Hi all! I've been looking for somewhere to try and get information about a beast of an air compressor I've recently acquired, and ended up here. I'm hoping that you folks can help me with it.

I recently was given what is definitely a rotary screw compressor. Problem is, it needs a good once-over as well as an AC motor (that's not the hard part). There's no ID tag on it anywhere, so I don't know if I can find a service manual or anything for it.

I've attached one photo of it; and there are more over on Flickr.

If anyone can be of help in figuring out what all I need to do, check, etc, it'd be a great help! I'm looking to use it to sandblast my staircase and re-paint it.


2013-05-29 Rotary Screw Compressor - a set on Flickr


----------



## tractornut

Welcome to PEF. Just taking a guess but maybe it's an ingersoll rand unit judging by the paint color. Are there any markings on the pump itself that may clue us I to who made it? I'm sure another member with more knowledge will be along shortly with more info than I can give


----------



## NevynPA

I didn't get a chance to look at the pump. There's a small logo on the air filter housing that has the letters "SMI" on it - I'll try to get a picture tonight.


----------



## NevynPA

Well, I got a photo of what markings I could find on it. Not much to go on, I'm afraid.

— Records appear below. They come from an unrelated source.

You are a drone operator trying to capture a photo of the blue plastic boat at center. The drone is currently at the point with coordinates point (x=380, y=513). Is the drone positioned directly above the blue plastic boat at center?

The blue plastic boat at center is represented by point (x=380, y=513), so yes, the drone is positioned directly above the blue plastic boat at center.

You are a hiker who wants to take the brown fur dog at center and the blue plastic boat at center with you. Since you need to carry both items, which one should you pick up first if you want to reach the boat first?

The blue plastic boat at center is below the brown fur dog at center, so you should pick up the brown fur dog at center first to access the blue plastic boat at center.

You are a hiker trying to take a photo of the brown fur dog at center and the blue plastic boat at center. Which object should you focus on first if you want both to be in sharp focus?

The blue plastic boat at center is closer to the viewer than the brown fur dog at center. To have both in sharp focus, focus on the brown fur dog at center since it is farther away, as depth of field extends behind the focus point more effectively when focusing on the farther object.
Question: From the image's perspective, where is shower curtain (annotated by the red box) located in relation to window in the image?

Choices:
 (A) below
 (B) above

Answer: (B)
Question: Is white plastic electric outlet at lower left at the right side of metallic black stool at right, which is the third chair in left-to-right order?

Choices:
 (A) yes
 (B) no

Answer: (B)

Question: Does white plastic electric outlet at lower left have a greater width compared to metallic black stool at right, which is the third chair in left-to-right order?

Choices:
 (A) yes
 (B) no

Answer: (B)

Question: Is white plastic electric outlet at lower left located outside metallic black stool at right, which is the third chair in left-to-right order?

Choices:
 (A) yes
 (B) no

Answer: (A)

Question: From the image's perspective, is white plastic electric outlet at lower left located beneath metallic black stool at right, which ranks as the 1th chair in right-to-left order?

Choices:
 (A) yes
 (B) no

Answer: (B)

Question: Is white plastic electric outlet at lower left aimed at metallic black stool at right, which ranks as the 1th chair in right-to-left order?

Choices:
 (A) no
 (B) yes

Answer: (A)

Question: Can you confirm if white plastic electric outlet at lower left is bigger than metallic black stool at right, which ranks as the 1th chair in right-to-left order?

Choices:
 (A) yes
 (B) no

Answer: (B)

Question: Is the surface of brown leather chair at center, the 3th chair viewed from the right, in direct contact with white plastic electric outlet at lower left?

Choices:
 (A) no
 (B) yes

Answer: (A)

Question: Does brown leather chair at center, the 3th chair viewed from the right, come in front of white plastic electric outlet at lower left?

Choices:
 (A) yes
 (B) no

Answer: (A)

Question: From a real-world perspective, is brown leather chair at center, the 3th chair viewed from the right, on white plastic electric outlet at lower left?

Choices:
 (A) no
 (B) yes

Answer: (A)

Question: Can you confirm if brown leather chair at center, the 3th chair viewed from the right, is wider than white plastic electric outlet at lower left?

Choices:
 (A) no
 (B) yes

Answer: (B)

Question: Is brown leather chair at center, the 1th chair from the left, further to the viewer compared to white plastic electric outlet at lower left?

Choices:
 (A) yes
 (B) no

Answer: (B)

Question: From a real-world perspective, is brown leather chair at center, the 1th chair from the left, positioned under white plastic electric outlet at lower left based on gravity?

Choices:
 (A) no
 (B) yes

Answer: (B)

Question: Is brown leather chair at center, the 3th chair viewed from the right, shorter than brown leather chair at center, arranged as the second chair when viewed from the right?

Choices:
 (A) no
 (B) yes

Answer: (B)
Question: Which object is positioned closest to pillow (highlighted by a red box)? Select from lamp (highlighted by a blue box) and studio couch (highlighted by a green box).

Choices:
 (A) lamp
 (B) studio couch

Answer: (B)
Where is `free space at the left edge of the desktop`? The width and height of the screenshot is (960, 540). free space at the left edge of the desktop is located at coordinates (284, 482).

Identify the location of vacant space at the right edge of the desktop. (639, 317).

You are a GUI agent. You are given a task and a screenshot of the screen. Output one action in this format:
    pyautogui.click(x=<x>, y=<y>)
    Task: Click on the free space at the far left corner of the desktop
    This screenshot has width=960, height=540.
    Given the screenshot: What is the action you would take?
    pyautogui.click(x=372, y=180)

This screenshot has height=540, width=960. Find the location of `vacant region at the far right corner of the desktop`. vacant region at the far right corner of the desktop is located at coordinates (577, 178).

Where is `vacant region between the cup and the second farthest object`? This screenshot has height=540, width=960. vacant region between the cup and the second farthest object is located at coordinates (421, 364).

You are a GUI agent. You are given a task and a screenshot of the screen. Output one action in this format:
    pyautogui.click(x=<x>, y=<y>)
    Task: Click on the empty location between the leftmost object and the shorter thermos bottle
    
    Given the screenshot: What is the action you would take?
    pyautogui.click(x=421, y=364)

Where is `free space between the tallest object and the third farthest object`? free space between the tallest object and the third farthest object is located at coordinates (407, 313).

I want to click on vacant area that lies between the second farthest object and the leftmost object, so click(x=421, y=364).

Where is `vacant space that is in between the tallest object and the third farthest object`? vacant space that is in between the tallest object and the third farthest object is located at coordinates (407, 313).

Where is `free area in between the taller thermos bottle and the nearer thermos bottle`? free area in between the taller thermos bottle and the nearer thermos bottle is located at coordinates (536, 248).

Here's the logo that's on the air cleaner:










After some throttle body cleaner, I found this on the compressor housing itself:


----------



## NevynPA

So the SMI logo is the logo for the company that made the air filter housing:

Solberg | Filters, Silencers, Vacuum Filters, Oil Mist Eliminators, Separators


Disappointing, but it's something.


----------



## NevynPA

Update: It works! I found the schematic for an electric motor I had that needed re-wiring (a 3 HP 220V), and got all the hoses and parts I needed for the compressor. It fires right up! I don't know how to measure the air output, though.


----------



## tractornut

Glad you got it going I'm not sure how to measure the flow either


----------



## shanonmethod

In my opinion change socket wire condenser and check motor blower air filter.I think air filter box needs to change or replace with new one.


----------